You still need deeply seasoned engineers who’ve seen platforms fail, who understand what it takes to build for scale, who know the governance, the edge cases, and the long tail of data complexity. You need people who’ve weathered platform rewrites and know when to push back on a feature request because the foundation isn’t ready yet.
But if you want to build an AI-native organization, you can’t just double down on “seniority.” You need proportionate teams—with just enough experience to lead and just enough curiosity to challenge.
A Lesson From the Frontlines
At Property Finder, one of our most surprising discoveries came not from our most seasoned engineers, but from our youngest researchers.
As part of our AI internship program—launched under the Ikigai initiative—we’ve partnered with top-tier institutions like UC Berkeley and the University of Toronto.

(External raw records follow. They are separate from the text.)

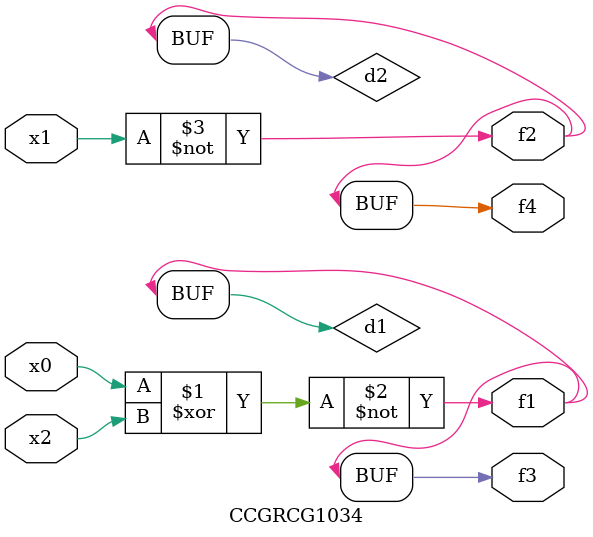
<source format=v>
module CCGRCG1034(
	input x0, x1, x2,
	output f1, f2, f3, f4
);

	wire d1, d2, d3;

	xnor (d1, x0, x2);
	nand (d2, x1);
	nor (d3, x1, x2);
	assign f1 = d1;
	assign f2 = d2;
	assign f3 = d1;
	assign f4 = d2;
endmodule

</source>
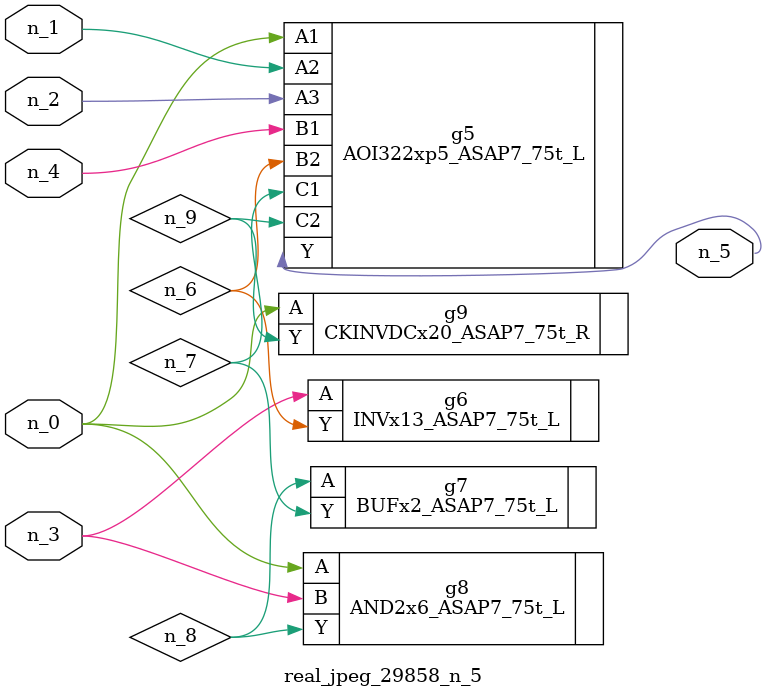
<source format=v>
module real_jpeg_29858_n_5 (n_4, n_0, n_1, n_2, n_3, n_5);

input n_4;
input n_0;
input n_1;
input n_2;
input n_3;

output n_5;

wire n_8;
wire n_6;
wire n_7;
wire n_9;

AOI322xp5_ASAP7_75t_L g5 ( 
.A1(n_0),
.A2(n_1),
.A3(n_2),
.B1(n_4),
.B2(n_6),
.C1(n_7),
.C2(n_9),
.Y(n_5)
);

AND2x6_ASAP7_75t_L g8 ( 
.A(n_0),
.B(n_3),
.Y(n_8)
);

CKINVDCx20_ASAP7_75t_R g9 ( 
.A(n_0),
.Y(n_9)
);

INVx13_ASAP7_75t_L g6 ( 
.A(n_3),
.Y(n_6)
);

BUFx2_ASAP7_75t_L g7 ( 
.A(n_8),
.Y(n_7)
);


endmodule
</source>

These aren’t internships for checkbox summer projects. These are deeply embedded research efforts that sit within our real production roadmap.
And the impact has been remarkable.
In less than six months, we’ve surfaced insights from our 20-year proprietary dataset—patterns, embeddings, and trust signals—that even our most experienced teams hadn’t fully explored. Not because the seniors lacked skill, but because the fresh eyes and full focus of these new researchers allowed them to dig deeper. They weren’t burdened by legacy assumptions or a full sprint backlog. They had space to explore—and they uncovered gold.
We’re not ready to share the full results yet, but what’s clear is this: the right junior talent, with the right focus and mentorship, can be senior for the moment at hand.
What It Means to Build a Real AI Team
This is why I always push back when I hear companies proudly announce: “We’re hiring 50 AI engineers.” It reminds me of a restaurant that decides to cook Pho for the first time by only ordering broth and noodles.
If you’ve ever made real vegetarian Pho from scratch—as I did during my years at Microsoft in Redmond, after falling in love with the dish at the campus cafeteria—you know that the magic isn’t in one ingredient. It’s in the balance of over 20 subtle ones. The slow roasting. The patient layering. The harmony of textures.
AI teams are like that. You need data engineers, model builders, MLOps engineers, backend services, front-end delivery, UX designers, business translators—and, increasingly, software engineers who can build and deploy small models themselves. If you’re only investing in “AI engineers” or “data scientists,” your dish will fall flat. Guaranteed.
The Role of Engineering Leaders Has to Evolve
And here’s the real challenge: most engineering leaders haven’t adjusted their hiring or org design playbooks to match this new reality.
It’s no longer enough to just hire “seniors.” You need to build depth—not just in people, but in functions and intent. You need senior platform engineers who can enforce data security and reliability. But you also need early-career engineers who are hungry to train their first RAG model on domain-specific data.
You need software engineers who can own small AI loops—and data scientists willing to coach them, rather than gatekeep.
The job of the CTO and the Head of Engineering is no longer to just scale teams. It’s to balance the recipe.
This New World Belongs to Explorers
In my own journey—whether rebuilding Prime Video’s recommendation system for 180 countries, leading data access and transparency APIs for 2.5 billion users at Meta, or now helping scale Property Finder’s AI backbone—I’ve always found that the best product decisions come from teams that blend curiosity and context.
If you’re an investor or board member reading this, my advice is simple: look beyond the titles. Ask: Who here has actually shipped an AI product from scratch? Who has built—not just managed—a functioning ML pipeline? Who knows how to protect data and model safety at scale?
The resumes that matter now aren’t just from big tech. They’re from builders—explorers—who’ve navigated ambiguity, created something out of nothing, and turned AI from promise into product.
That’s what we’re doing with Project Ikigai.
We’re not just hiring. We’re assembling a platform-wide orchestra—seasoned where it needs to be, scrappy where it must be, and deeply committed to scaling AI with intent.
Because the next wave of AI won’t be built by passengers. It will be built by explorers.